Egon Schiele centrou a sua pintura quase exclusivamente na figura humana, encontrando soluções surpreendentes no que respeita aos ângulos de registo e às poses das suas modelos e dos seus retratados, bem como no que respeita às composições, ricas de tensão plástica e psicológica.

O seu desenho Modelo perante o espelho apresenta uma das suas mais surpreendentes composições. Ele, artista, está sentado desenhando uma modelo, que se apresenta de pé e de costas para si; ela, por sua vez, tem à sua frente um espelho. Ela olha a sua imagem nos olhos, mas ele tem de oscilar o seu olhar entre as três imagens que vê refletidas e o papel em que desenha, que tem à sua frente.
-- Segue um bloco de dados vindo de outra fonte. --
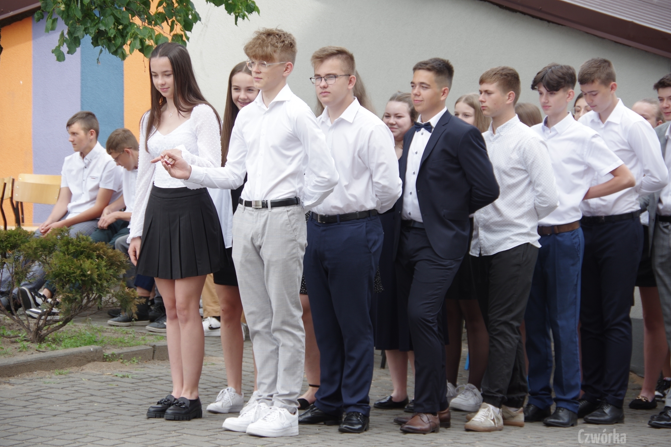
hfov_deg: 17.3
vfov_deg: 11.6
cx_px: 333
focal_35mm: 118
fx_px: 2199
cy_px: 224
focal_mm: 78
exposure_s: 1/200
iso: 200
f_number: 5.6
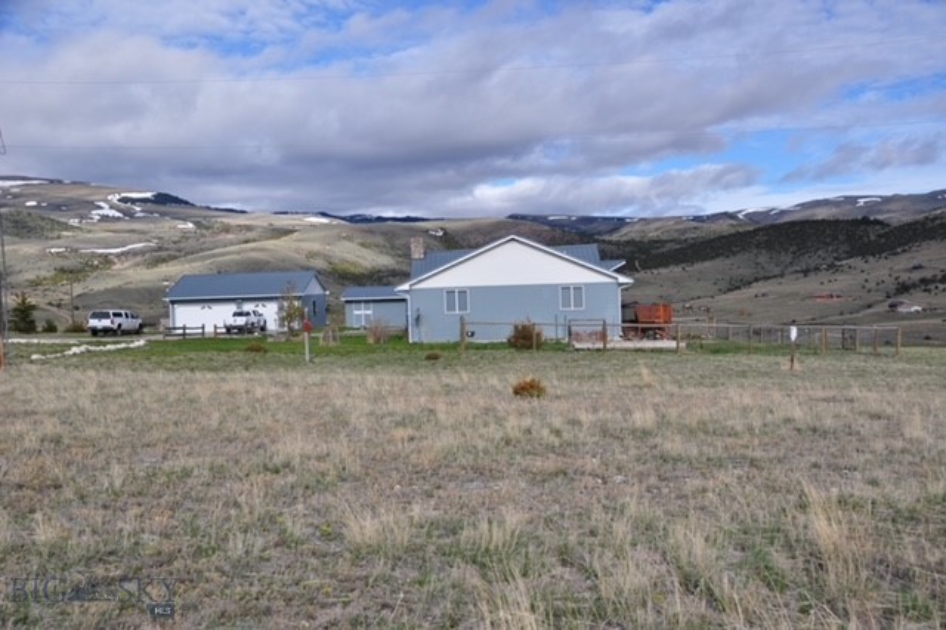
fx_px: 1024
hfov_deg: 49.6
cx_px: 473
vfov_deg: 34.2
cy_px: 315
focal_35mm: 39
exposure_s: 1/320
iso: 200
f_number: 10
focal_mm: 26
Talvez por isso, e por se tratar dum desenho rápido e espontâneo, não se perceba para onde olha ele ao certo.

O registo da direita revela aquilo que o artista vê na realidade; o do centro revela a imagem que ele vê refletida da modelo; o da esquerda a sua própria imagem refletida. Contudo, repare-se que tanto ele como ela marcam presença duas vezes: as da modelo são ambas visíveis; das do artista apenas uma, já que a outra está para cá da superfície do papel.

Contudo, quem está agora para cá da superfície do papel é todo aquele que para o desenho olhar. Assim sendo, é cada um de nós que assiste, privilegiado, à cena representada, já que está situado no lugar do artista.